Building with the Cloudflare Stack

Building with the Cloudflare Stack

Cloudflare is best known as a CDN / anti-DDoS provider, but is also best-in-class for their domain registrar and R2 (AWS S3-like blob storage but cheaper).
More recently though, they’ve truly been pumping out new offerings, and seem to have maintained great documentation, UX and price throughout. I’ve been intending to build a blog search engine, so I decided to build it with the Cloudflare stack to test it out. Here’s a doc of a plan using their stack + issues I ran into.
This is roughly the plan I was following:
  • A Cloudflare Worker (serverless runner ~= AWS Lambda) runs on a schedule, scraping various configured blogs. It writes .md files to Cloudflare R2, and adds rows to Cloudflare D1 Beta (SQL database). It uses cheerio and turndown to extract the right DOM elements and turn them into markdown.
  • Another Cloudflare Worker, running every minute, checks the Cloudflare D1 db for databases that haven’t yet been embedded. It then gets the text from R2, chunks them, embeds them using bge-*-en-v1.5 via Cloudflare Workers AI Beta (serverless AI offering ~= Replicate), and then puts them in Cloudflare Vectorize Beta (vector DB ~= Pinecone).
  • A search front-end served on Cloudflare Pages via Next.js offers a search box, and calls out to Workers AI to embed queries, searches for them in the Vectorize DB, and then reranks the original documents using Cohere Rerank (the only non-Cloudflare offering!)
But, I ended up giving up on the Cloudflare mono-stack for this task because:
  • Vectorize limits topK to 20: A limit of 20 retrieved results just isn’t enough for this sort of task, where ideally the vector DB would return the top 100 (or more) chunk matches to be then reranked with Cohere.

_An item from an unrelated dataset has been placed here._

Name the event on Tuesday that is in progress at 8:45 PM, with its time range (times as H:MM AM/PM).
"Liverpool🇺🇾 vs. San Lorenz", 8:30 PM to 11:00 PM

    • This is a beta limitation that will be fixed in the future
  • Vectorize is slow: With a small test database of only 200 vectors, a single query vector and a target of 10 results, Vectorize took 400-700 ms for a 384-dim embedding, and 1000-1500 ms for a 1024-dim embedding.
    • By comparison, Turbopuffer promises <100ms latency for warm vectors, and still a p90 of 300ms even for cold vectors. They note that most providers in this space promise 10-200ms.
  • Workers AI is slow (but maybe cloud embedding is bad): Workers AI seems to take 200-1200ms to return vectors for a single query.
    • By comparison, the same model takes 5ms via transformers.js on a local node.js instance.
    • Embedding is a cheap enough op that perhaps it should be run alongside your main server. Regardless, there is a failure of Workers AI to leverage that well.
    • Models also often seem to be cold taking ~1-4s to embed on the first try, which is very surprising given that CF offers only ~10 models.
Notably - all these above measurements were made from a Cloudflare Worker, so they should be providing optimistic estimates of network latency.
Other than the major blockers, there are also some schleps:
  • Workers AI is definitely beta: The docs are incompleta, and the errors it throws are unhelpful. Also, the batched API signature doesn’t seem to work at all. But it’s a beta.
  • The edge runtime is still immature: Several JS packages seem to still make some assumptions of node, or node || browser. I ran into this with turndown where the latest release didn’t work out of the box, but fortunately someone had an open PR with a fix.
  • Scraping needs a proxy: This isn’t really a Cloudflare-specific issue, just something that I didn’t see coming. Datacenter IPs are blocked by default by Cloudflare (lol) and using a conservative rate limit won’t help you.
As of the time of writing, I’ve stopped building this midway through to migrate stacks, so I don’t yet know how well Cloudflare Pages performs.